In deze zaak vordert de besloten vennootschap met beperkte aansprakelijkheid [X] Holding B.V. betaling van een openstaand bedrag van € 15.529,50 van De Staat der Nederlanden, vertegenwoordigd door het Ministerie van Economische Zaken, Landbouw en Innovatie, Dienst Landelijk Gebied (hierna: DLG). De vordering is gebaseerd op een overeenkomst van opdracht die op 5 oktober 2010 tot stand is gekomen, waarbij DLG [X] opdracht heeft gegeven voor het uitvoeren van een financieel onderzoek. De overeenkomst bevatte een budget van maximaal € 5.335,-- voor 30 uur werk tegen een uurtarief van € 150,--, inclusief reis- en verblijfskosten, maar exclusief BTW. In de overeenkomst is expliciet opgenomen dat overschrijding van het budget alleen vergoed wordt indien daarvoor vooraf schriftelijk opdracht is verleend.

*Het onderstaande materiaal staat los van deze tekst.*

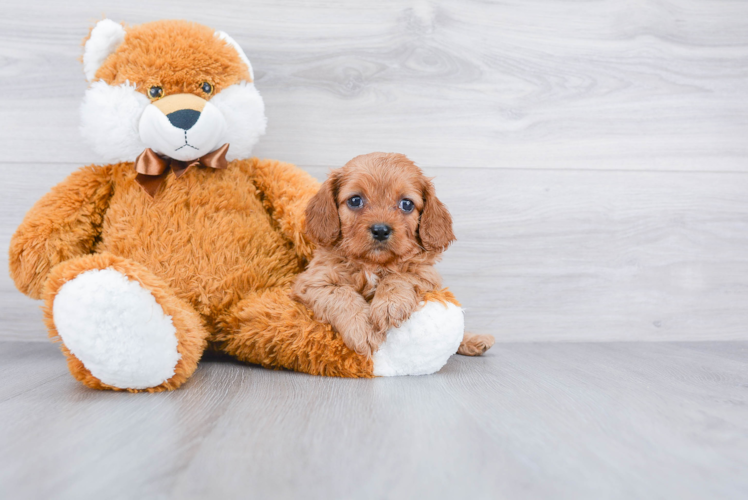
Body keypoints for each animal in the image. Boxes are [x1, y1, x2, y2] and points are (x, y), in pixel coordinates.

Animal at [294, 154, 496, 358]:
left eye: (406, 204)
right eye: (355, 200)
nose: (380, 230)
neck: (373, 264)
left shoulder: (425, 274)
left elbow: (400, 277)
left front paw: (388, 305)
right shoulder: (313, 281)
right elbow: (341, 295)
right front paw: (363, 330)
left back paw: (474, 340)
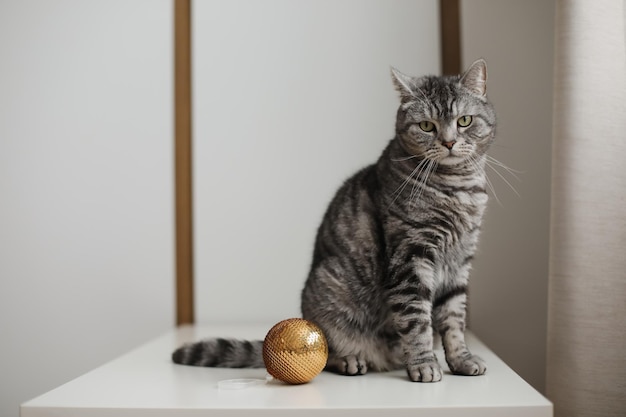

Tijdens de uitvoering van de opdracht heeft [X] kosten gefactureerd die het afgesproken budget aanzienlijk overschreden. DLG heeft slechts het overeengekomen bedrag van € 5.335,-- betaald. [X] stelt dat er aanvullende opdrachten zijn gegeven, waardoor zij recht heeft op de betaling van de extra kosten. DLG betwist dit en stelt dat er geen schriftelijke opdracht is gegeven voor de extra werkzaamheden, en dat zij zich niet zodanig heeft gedragen dat [X] erop mocht vertrouwen dat er een aanvullende opdracht was verleend.
De kantonrechter overweegt dat de overeenkomst tussen partijen duidelijk is en dat de voorwaarden voor het vergoeden van extra kosten helder zijn vastgelegd. De kantonrechter concludeert dat [X] niet kan aantonen dat er aanvullende opdrachten zijn gegeven die recht geven op betaling van de extra kosten. De vordering van [X] wordt afgewezen, en [X] wordt veroordeeld in de proceskosten van DLG, die zijn begroot op € 600,-- aan salaris voor de gemachtigde. Dit vonnis is uitgesproken op 4 juni 2013 door kantonrechter mr. B.R. Tromp.